Closed krivit closed 6 years ago

krivit commented 6 years ago

What happens is that the pseudopopulation network lacks actors with that level, which means that the ergm model does not have a term for that level; but the EgoStat.* functions can still "see" it, so it generates a statistic for this nonexistent term, causing a name mismatch.

sumich commented 6 years ago

How do you account for dyadic variates then such as as relatedness between the alter and the ego? It isn't individual specific so it can't be attributed to either the alter or the ego.

krivit commented 6 years ago

Terms like mix and nodematch evaluate the dyad-level covariate based on the interaction of the individual attributes.

sumich commented 6 years ago

But as far as adding them to the data frame, should they be added to the ego or alter file? Or both files?

krivit commented 6 years ago

Both, in this case. I would recommend going through the tutorials.

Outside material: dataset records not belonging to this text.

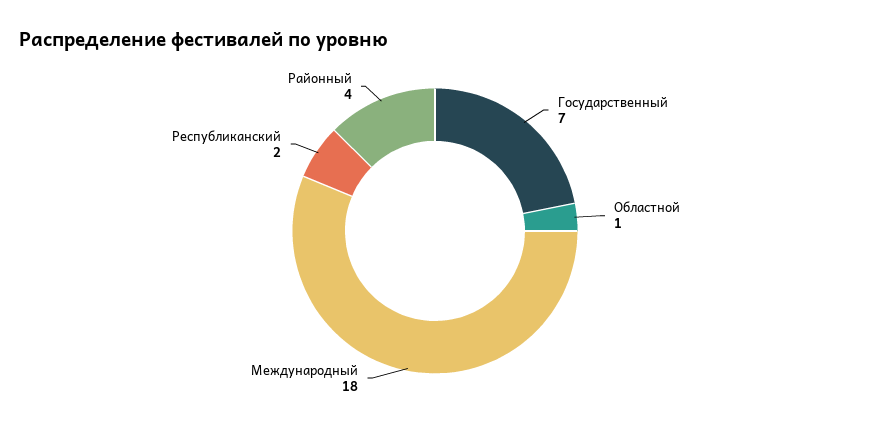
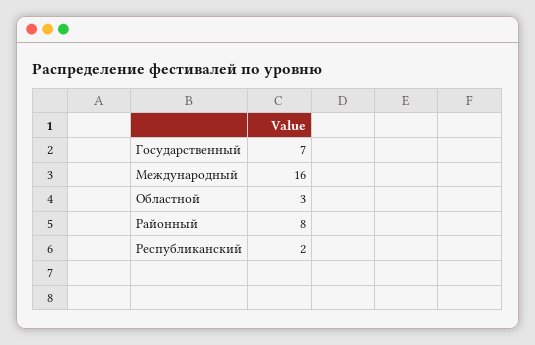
  {
    "Государственный": 7,
-   "Областной": 1,
+   "Областной": 3,
-   "Международный": 18,
+   "Международный": 16,
    "Республиканский": 2,
-   "Районный": 4
+   "Районный": 8
  }

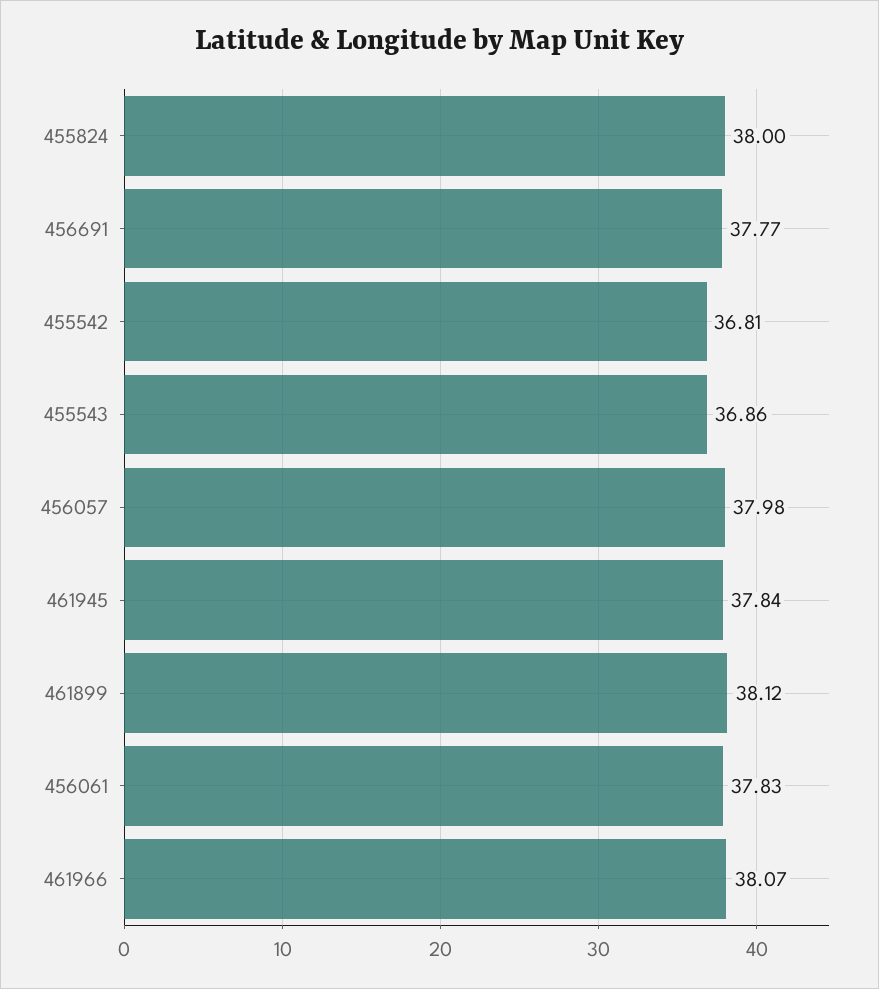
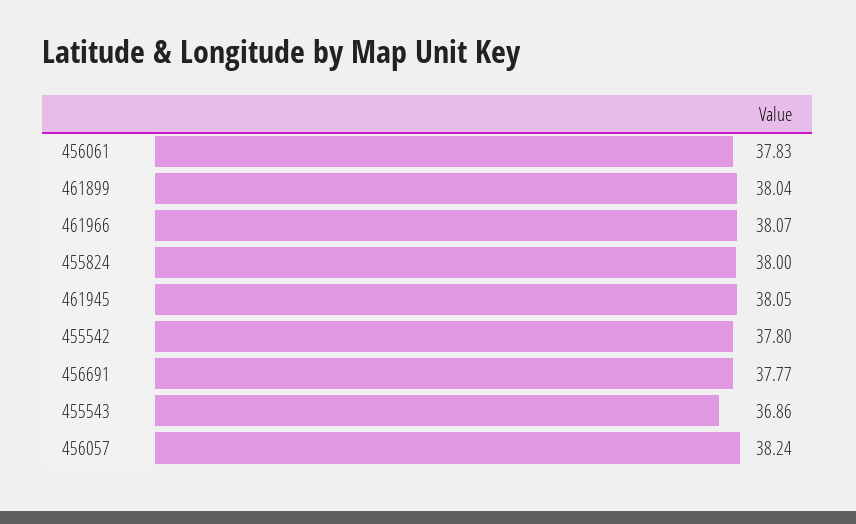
  {
    "455824": 38,
    "456691": 37.77,
-   "455542": 36.81,
+   "455542": 37.8,
    "455543": 36.86,
-   "456057": 37.98,
+   "456057": 38.24,
-   "461945": 37.84,
+   "461945": 38.05,
-   "461899": 38.12,
+   "461899": 38.04,
    "456061": 37.83,
    "461966": 38.07
  }

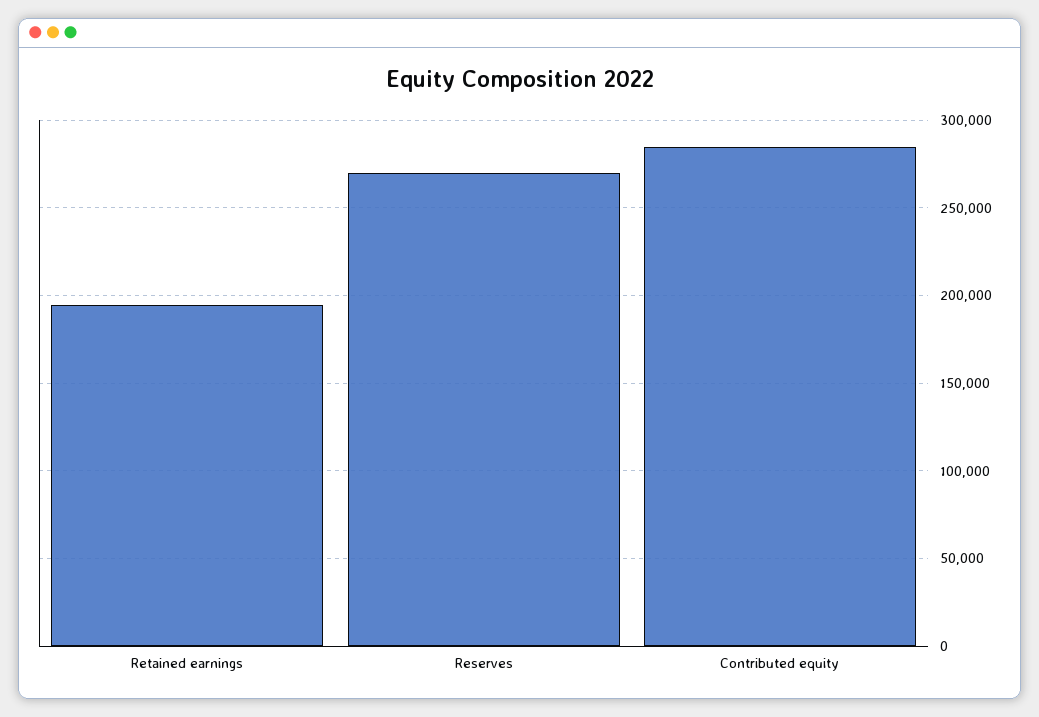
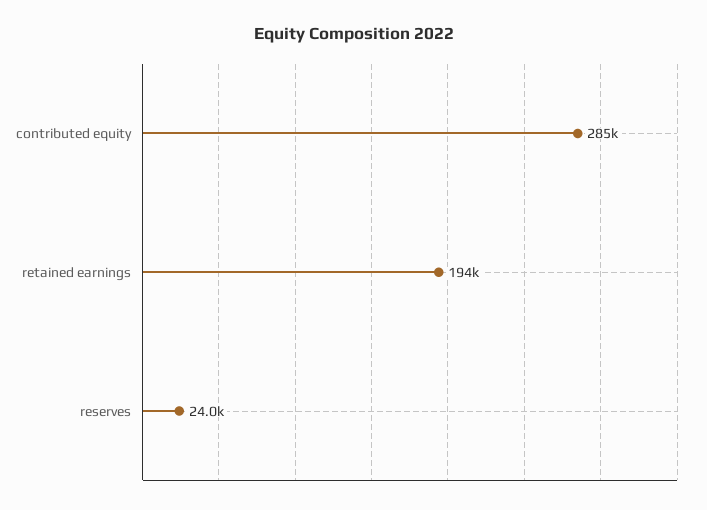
  {
    "Retained earnings": 194000,
-   "Reserves": 270000,
+   "Reserves": 24000,
    "Contributed equity": 285000
  }

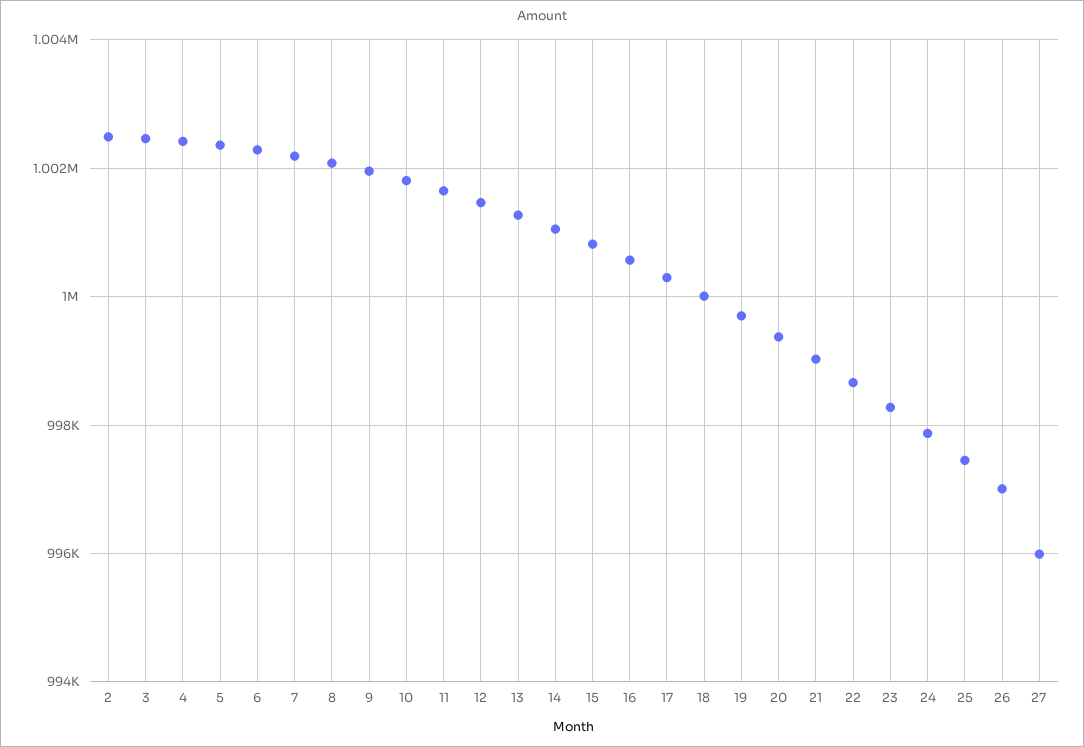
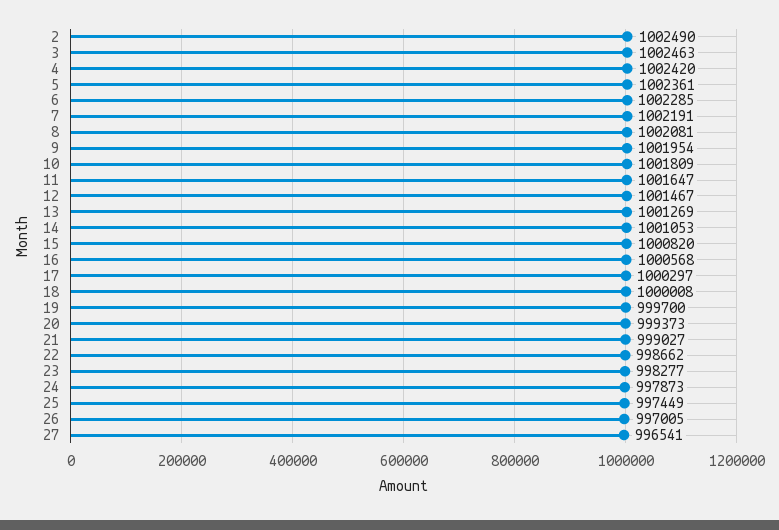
  {
    "2": 1002490,
    "3": 1002463,
    "4": 1002420,
    "5": 1002361,
    "6": 1002285,
    "7": 1002191,
    "8": 1002081,
    "9": 1001954,
    "10": 1001809,
    "11": 1001647,
    "12": 1001467,
    "13": 1001269,
    "14": 1001053,
    "15": 1000820,
    "16": 1000568,
    "17": 1000297,
    "18": 1000008,
    "19": 999700,
    "20": 999373,
    "21": 999027,
    "22": 998662,
    "23": 998277,
    "24": 997873,
    "25": 997449,
    "26": 997005,
-   "27": 996000
+   "27": 996541
  }

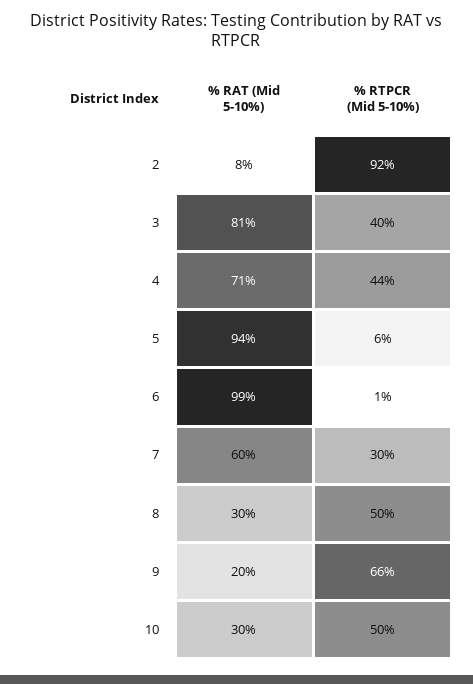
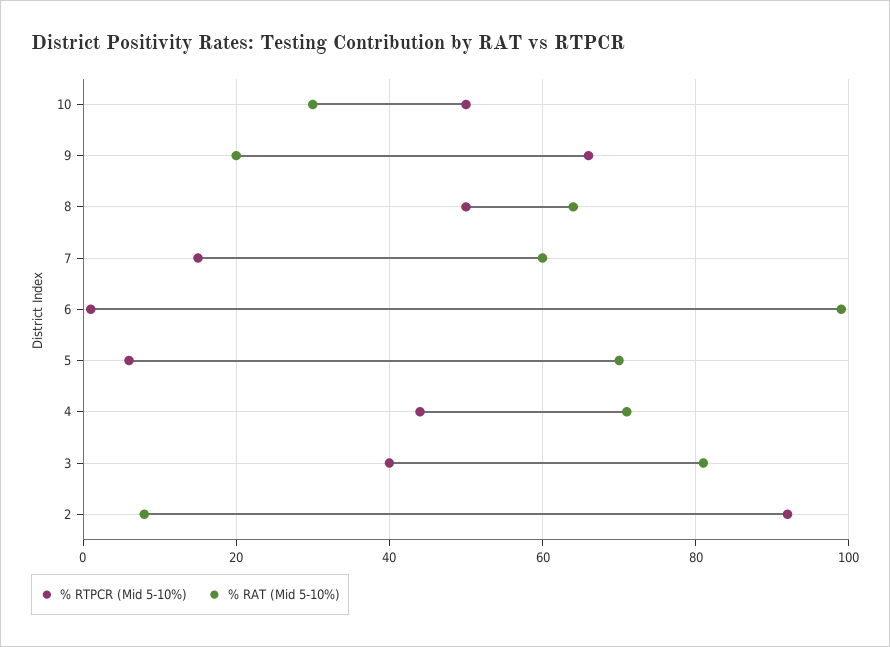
  {
    "% RAT (Mid 5-10%)": {
      "2": 8,
      "3": 81,
      "4": 71,
-     "5": 94,
+     "5": 70,
      "6": 99,
      "7": 60,
-     "8": 30,
+     "8": 65,
      "9": 20,
      "10": 30
    },
    "% RTPCR (Mid 5-10%)": {
      "2": 92,
      "3": 40,
      "4": 44,
      "5": 6,
      "6": 1,
-     "7": 30,
+     "7": 15,
      "8": 50,
      "9": 66,
      "10": 50
    }
  }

sumich commented 6 years ago

My problem then is if I have more than one alter tied to an ego. Each alter will have a dyadic variate specific to their ego but each ego will have more than one dyadic variate, one for each alter. And if the attributes must be the same then will this cause a problem?

I am currently working through your tutorial (located here https://statnet.org/trac/raw-attachment/wiki/Sunbelt2015/ergmEgo_tutorial.html). It does not seem to address this issue.

krivit commented 6 years ago

I see. Unfortunately, this is a case where egocentric inference may not be possible using existing methodology. Briefly, inference requires that we be able to reconstruct the dyadic covariate for every pair of actors, whether or not they are actually connected in the dataset. This is possible when the dyadic covariate is a function of the ego's and alter's attribute (e.g., whether the two actors are of the same sex can be reconstructed from their individual sexes), but it's not possible when it can't be recovered this way (or the actor attribute is not observed). Then, recovery is impossible.